The origins of the Internet date back to research commissioned by the United States Federal Government in the 1960s to build robust, fault-tolerant computer based communication networks. Essentially to democratise communication and open doors for individuals living under repressive governments and regimes.
And up to a point it has worked.
The advent of the World Wide Web gave rise to an open source movement and the concept of a free information exchange without the need for centralised controls. A utopian concept saw the emergence of the open source movement and expressions such sharing is caring and the free transfer of skills and know how.
The free software movement, which has produced, among other things, Linux, Mozilla Firefox, and OpenOffice.org. As well as internet chat, Dmoz and Wikipedia.

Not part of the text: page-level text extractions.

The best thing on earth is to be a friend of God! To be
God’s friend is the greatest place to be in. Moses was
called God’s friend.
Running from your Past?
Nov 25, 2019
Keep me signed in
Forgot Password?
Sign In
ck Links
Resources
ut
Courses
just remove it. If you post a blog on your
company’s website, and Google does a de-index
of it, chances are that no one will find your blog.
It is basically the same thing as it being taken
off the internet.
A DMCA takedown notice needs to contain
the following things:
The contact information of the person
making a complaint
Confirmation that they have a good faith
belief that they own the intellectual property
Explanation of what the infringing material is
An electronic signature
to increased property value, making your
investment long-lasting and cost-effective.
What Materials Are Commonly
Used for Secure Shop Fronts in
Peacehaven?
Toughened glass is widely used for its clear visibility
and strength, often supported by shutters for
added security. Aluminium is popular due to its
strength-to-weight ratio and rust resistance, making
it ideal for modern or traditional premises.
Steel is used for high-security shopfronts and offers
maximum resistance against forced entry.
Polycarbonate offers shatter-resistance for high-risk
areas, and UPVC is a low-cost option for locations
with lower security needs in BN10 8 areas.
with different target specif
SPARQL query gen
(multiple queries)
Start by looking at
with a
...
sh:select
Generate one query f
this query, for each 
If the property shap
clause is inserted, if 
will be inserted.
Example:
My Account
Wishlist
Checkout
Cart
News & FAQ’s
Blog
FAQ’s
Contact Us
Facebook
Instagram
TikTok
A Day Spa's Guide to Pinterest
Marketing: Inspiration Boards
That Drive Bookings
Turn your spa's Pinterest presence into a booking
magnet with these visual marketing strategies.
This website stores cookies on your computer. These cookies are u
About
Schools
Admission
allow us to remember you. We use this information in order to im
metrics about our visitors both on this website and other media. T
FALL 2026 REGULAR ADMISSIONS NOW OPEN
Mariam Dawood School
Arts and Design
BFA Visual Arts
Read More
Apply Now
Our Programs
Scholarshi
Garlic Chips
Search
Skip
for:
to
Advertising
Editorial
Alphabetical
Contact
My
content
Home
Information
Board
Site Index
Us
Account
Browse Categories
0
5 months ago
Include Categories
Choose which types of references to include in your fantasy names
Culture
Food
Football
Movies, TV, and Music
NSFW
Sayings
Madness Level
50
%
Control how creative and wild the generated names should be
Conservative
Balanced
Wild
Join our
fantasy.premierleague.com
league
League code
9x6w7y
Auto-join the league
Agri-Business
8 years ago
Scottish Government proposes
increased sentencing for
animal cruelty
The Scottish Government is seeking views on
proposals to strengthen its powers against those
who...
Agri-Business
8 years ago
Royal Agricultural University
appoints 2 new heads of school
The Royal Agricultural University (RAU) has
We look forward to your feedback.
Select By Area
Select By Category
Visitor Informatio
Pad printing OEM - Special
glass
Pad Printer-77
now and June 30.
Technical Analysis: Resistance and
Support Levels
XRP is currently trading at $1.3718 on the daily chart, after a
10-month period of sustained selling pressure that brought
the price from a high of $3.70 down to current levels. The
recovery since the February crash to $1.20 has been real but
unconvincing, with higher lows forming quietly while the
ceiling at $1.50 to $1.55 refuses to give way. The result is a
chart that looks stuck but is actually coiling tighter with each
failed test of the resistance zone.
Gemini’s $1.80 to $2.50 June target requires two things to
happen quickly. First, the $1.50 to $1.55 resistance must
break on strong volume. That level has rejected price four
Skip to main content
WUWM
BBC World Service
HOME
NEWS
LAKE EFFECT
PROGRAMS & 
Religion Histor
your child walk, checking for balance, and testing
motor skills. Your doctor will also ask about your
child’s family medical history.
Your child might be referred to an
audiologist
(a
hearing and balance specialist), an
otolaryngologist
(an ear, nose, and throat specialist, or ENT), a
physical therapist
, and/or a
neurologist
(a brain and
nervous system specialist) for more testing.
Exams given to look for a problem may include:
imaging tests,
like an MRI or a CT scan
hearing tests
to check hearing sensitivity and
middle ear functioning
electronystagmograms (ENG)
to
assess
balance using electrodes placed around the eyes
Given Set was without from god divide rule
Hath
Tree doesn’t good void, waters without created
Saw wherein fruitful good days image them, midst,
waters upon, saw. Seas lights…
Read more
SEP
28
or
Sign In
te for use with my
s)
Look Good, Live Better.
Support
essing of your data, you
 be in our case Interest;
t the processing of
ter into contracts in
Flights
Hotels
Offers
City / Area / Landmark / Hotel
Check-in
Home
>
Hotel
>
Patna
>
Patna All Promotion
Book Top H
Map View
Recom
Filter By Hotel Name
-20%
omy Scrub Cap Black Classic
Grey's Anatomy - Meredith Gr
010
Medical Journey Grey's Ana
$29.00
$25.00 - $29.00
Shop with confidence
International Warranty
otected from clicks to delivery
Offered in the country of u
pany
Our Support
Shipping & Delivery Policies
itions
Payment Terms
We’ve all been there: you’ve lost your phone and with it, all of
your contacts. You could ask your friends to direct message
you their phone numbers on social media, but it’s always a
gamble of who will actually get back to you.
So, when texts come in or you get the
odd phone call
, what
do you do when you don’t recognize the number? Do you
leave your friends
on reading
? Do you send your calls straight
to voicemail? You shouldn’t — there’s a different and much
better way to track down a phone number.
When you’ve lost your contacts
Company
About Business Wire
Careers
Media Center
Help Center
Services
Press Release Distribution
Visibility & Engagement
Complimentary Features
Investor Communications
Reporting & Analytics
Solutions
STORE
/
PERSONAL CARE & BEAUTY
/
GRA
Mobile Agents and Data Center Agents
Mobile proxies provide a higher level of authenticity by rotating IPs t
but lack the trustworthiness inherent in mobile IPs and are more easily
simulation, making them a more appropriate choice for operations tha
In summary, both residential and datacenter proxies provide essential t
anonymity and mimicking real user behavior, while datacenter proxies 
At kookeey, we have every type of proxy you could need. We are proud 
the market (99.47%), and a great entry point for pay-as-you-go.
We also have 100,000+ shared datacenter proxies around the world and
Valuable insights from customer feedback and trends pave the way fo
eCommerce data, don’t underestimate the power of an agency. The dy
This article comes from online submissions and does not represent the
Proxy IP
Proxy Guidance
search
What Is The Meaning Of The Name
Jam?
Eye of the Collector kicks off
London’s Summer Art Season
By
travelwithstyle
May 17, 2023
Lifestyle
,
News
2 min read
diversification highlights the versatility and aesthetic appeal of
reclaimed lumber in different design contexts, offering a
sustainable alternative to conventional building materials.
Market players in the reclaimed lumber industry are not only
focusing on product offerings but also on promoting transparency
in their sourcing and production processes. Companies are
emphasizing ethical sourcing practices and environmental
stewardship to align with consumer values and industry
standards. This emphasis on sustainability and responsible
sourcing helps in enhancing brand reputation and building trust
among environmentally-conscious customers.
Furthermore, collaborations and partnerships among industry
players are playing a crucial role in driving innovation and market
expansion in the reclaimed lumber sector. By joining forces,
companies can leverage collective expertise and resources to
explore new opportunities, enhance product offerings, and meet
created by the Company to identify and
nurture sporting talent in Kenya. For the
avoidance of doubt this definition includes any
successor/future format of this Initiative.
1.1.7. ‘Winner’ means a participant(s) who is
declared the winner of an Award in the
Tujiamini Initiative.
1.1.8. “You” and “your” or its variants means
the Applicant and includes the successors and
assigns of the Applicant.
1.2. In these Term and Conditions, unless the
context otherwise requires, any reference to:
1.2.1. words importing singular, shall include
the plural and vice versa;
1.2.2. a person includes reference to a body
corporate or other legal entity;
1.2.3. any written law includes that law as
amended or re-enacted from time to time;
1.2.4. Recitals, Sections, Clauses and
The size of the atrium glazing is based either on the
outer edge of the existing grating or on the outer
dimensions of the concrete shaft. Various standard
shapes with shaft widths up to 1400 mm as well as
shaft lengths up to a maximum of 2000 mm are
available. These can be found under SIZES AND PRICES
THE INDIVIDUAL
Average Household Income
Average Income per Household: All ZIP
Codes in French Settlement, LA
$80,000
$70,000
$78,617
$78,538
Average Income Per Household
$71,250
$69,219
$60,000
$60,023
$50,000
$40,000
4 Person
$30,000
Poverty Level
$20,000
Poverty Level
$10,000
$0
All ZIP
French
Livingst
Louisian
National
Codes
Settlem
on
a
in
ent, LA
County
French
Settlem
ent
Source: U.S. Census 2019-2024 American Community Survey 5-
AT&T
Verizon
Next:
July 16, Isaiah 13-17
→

The Internet Society (ISOC) was founded in 1992 with a mission to “assure the open development, evolution and use of the Internet for the benefit of all people throughout the world”. However it has never quite realised it’s fully potential. Businesses like Microsoft exploded into global giants exercising a monopoly which is often very much at odds with the founding principles. And even Google which coined the term “do no evil” dominates and effectively controls visibility on the net.
More recently we have had Facebook, social media and the introduction of smart phones which has exposed the other side of the coin. Disinformation, abuse and a dumbing down of users to the point where the individual have become a mere statistic exploited by slick marketing professionals.
Despite this the Internet in general and the World Wide Web in particular are important enablers of both formal and informal education. And projects like one being run by Workshop Web could make a significant difference in the lives of many.
An accountant sitting at home can audit the books of a company based in another country, on a server situated in a third country that is remotely maintained by IT specialists in a fourth. These accounts could have been created by home-working bookkeepers, in other remote locations, based on information emailed to them from offices all over the world.
And there is no reason why students in a village no one has ever heard of cannot similarly make themselves useful by offering services to that same global market. There is no reason not to believe that it is possible to build an open community that works on the basis that there is real value in transferring skills and know how simply by sharing and caring.